The media woke up Thursday to what is being presented as a definitive statement from Steve Jobs about the controversial decision to block Flash from Apple’s mobile platform. No doubt Apple’s critics are busy dissecting what is a pretty straightforward post to find evidence of corporate spin and deception.
The problem, however, is that what Jobs says is basically true in every respect. He is very much repeating things that tech commentators have been saying for quite a while about Flash and its potential pitfalls on the Mac and mobile platforms. So from the start, it’s going to be hard to find points with which to legitimately disagree.
In his blog post, which you can find on Apple’s site, Jobs first recounts the company’s long history with Adobe, beginning when the founders, computer scientists John Warnock and Charles Geschke, invented the PostScript page description language that basically begat the desktop publishing revolution. As Jobs states, Apple licensed the technology for the original Apple LaserWriter. Having lived through that period, I can tell you that, were it not for Apple, Adobe may have remained in that garage, because the association between the two companies, which included a financial stake on Apple’s part (since divested), basically caused a revolution.

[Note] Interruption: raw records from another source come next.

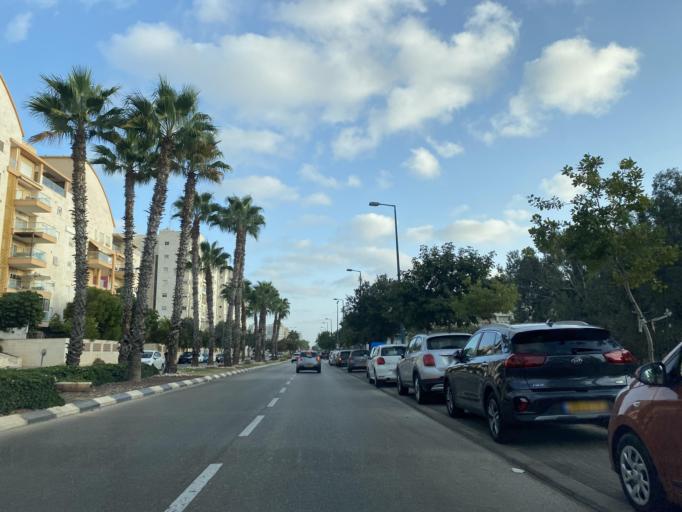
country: IL
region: Central District
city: Netanya
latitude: 32.3087
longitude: 34.8697
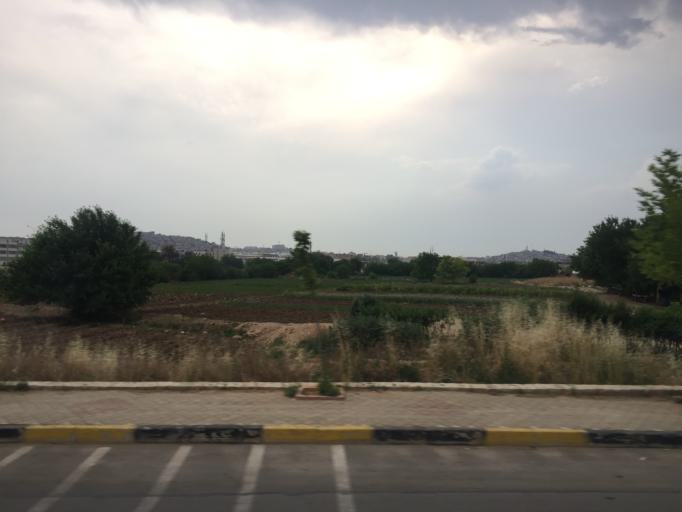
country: TR
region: Gaziantep
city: Gaziantep
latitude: 37.0580
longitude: 37.4157
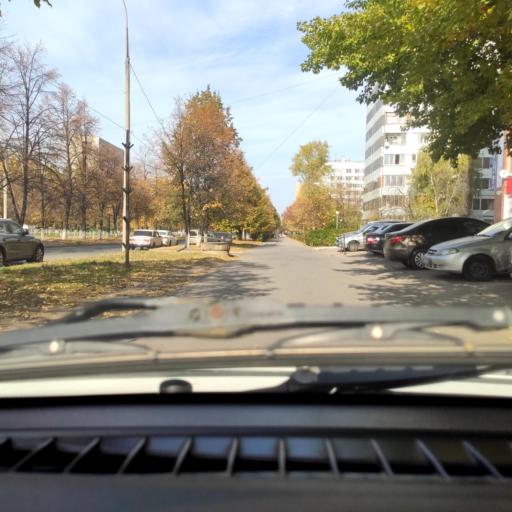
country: RU
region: Samara
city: Tol'yatti
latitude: 53.5212
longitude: 49.3112
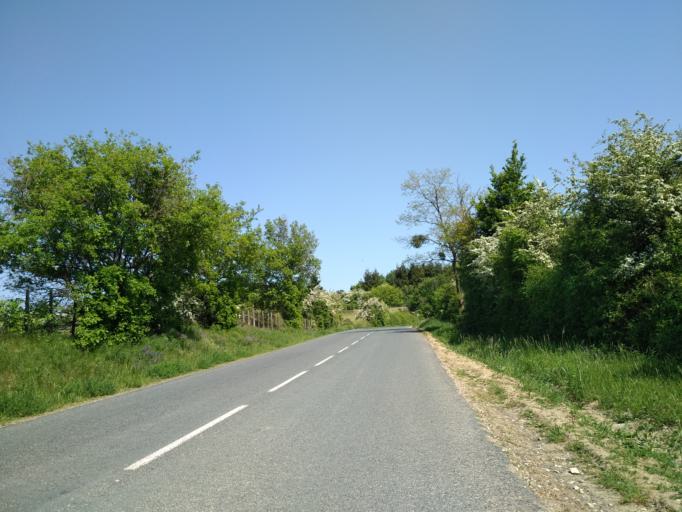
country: FR
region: Rhone-Alpes
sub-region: Departement du Rhone
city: Fontaines-sur-Saone
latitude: 45.8253
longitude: 4.8165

Indeed, the reason the Mac still exists and prospers today may well be because content creators embraced the platform in the early days as the result of its suitability for printing and publishing. I rather suspect I might be in a different business too, since I had been working with traditional typesetting computers in those days. Most of my former employers, in fact, have been out of business for years.
In any case, Jobs raises the well-known problems with Flash, which include its subpar performance on the Mac, and those notorious security issues. Says Jobs: “Symantec recently highlighted Flash for having one of the worst security records in 2009. We also know first hand that Flash is the number one reason Macs crash. We have been working with Adobe to fix these problems, but they have persisted for several years now.”

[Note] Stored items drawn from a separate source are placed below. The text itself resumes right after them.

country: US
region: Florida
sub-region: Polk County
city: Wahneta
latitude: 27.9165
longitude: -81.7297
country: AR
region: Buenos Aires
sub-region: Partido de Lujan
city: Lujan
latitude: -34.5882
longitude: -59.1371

When it comes to the mobile version, Jobs claims that, because it uses software rather than hardware graphics and video decoding, it would cut the estimated battery life of an iPhone in half. Those of you who are already concerned about how often you have to locate a recharger can understand this dilemma.
More to the point, there would be no power management issues, no performance, stability and additional security concerns. Any modern browser that works on a Mac, PC or mobile platform would be compatible. Jobs mentions, by the way, the fact that Apple’s own open WebKit engine powers the best mobile browsers not just on the iPhone, but on Android, Palm’s WebOS and even the forthcoming version of RIM’s OS for the BlackBerry.

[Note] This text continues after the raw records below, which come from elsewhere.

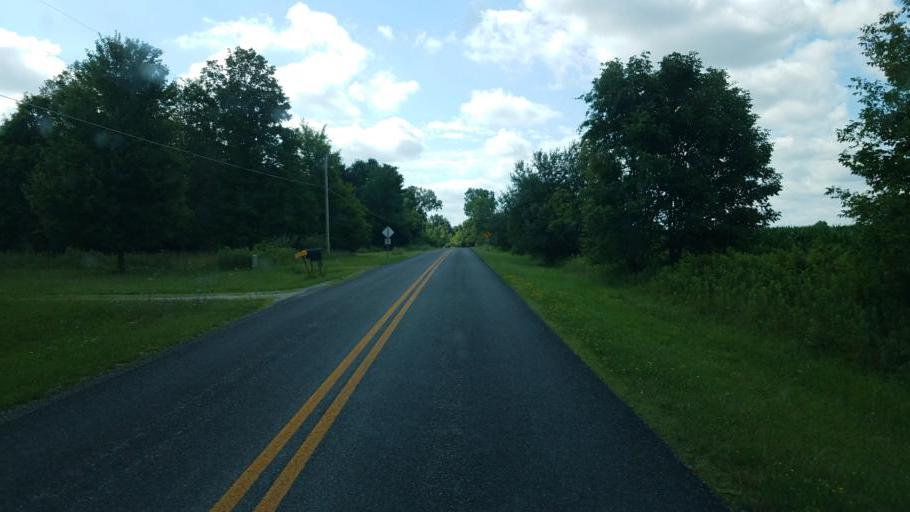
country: US
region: Ohio
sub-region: Delaware County
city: Ashley
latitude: 40.3111
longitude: -82.9463
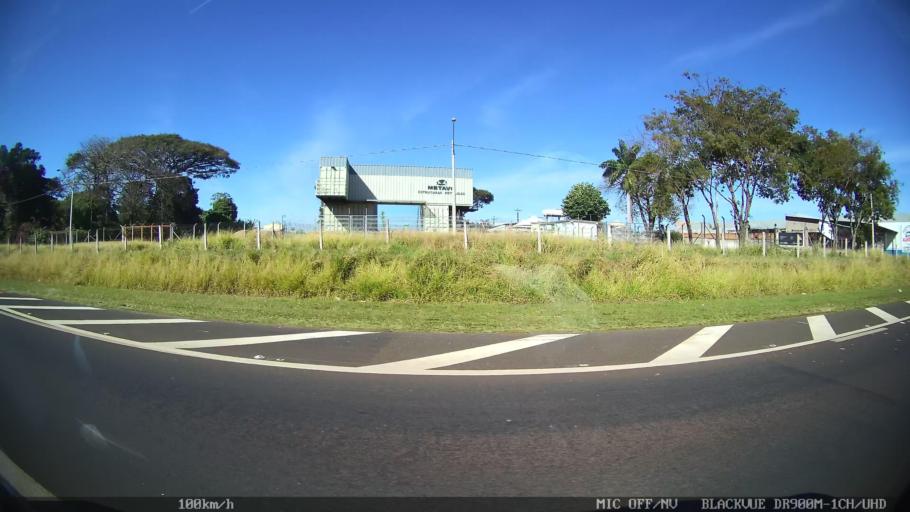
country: BR
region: Sao Paulo
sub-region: Franca
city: Franca
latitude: -20.5713
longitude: -47.3878
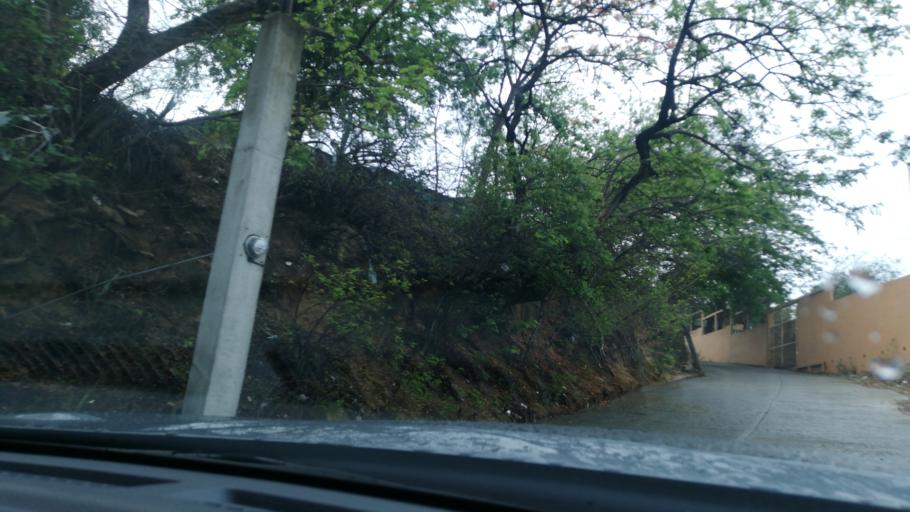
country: MX
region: Oaxaca
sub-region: Salina Cruz
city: Salina Cruz
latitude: 16.1882
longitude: -95.1947
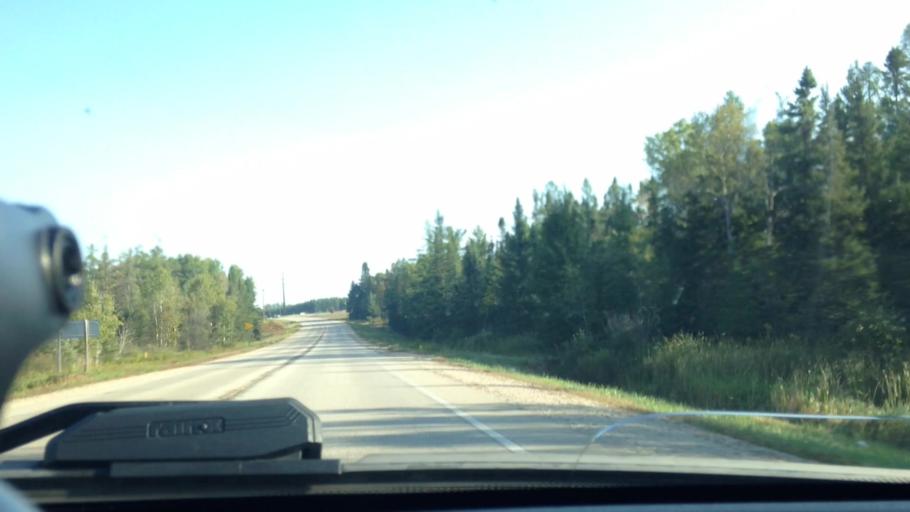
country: US
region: Wisconsin
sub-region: Marinette County
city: Niagara
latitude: 45.4339
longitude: -87.9774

The blog also addresses Apple’s concerns about cross-platform compiling tools. Jobs points out that the unique features touted by Apple help them sell more gear, thus earning higher profits. Nothing wrong with a company trying to be successful. Because they are designed to work with different mobile platforms, the cross-platform scheme may make it easier on the developer, at the expense of catering to the lowest common denominator. What Jobs doesn’t say, of course, is that this problem would impact any mobile platform. If Google wants to deliver unique features to Android, a development environment that doesn’t support the new features doesn’t serve their best interests either. Nor does it serve the interests of the software company that wants to build the best products it can to achieve the highest possible sales and, of course, profits.
In the end, Apple has the right to do what they want in the way they want. They don’t have to justify their decision not to support Flash or cross-platform methods to build iPhone apps. As far as I’m concerned, Jobs’ comments are written simply, with few flourishes and aren’t overwhelmed with corporate spin. As I said at the outset, many media commentators have already raised the same concerns about Flash that Jobs voices.
His post also serves as a clarion call for Adobe to move on and not expect Apple to budge from its decision. Adobe can still make great profits on its other content creation tools, although Web developers will not find it easy to ditch Flash. On the other hand, no other mobile platform generates near the Web traffic as the iPhone, so what choice do they have?
Predictably, Adobe’s response, calling the blog a smokescreen, resolves nothing.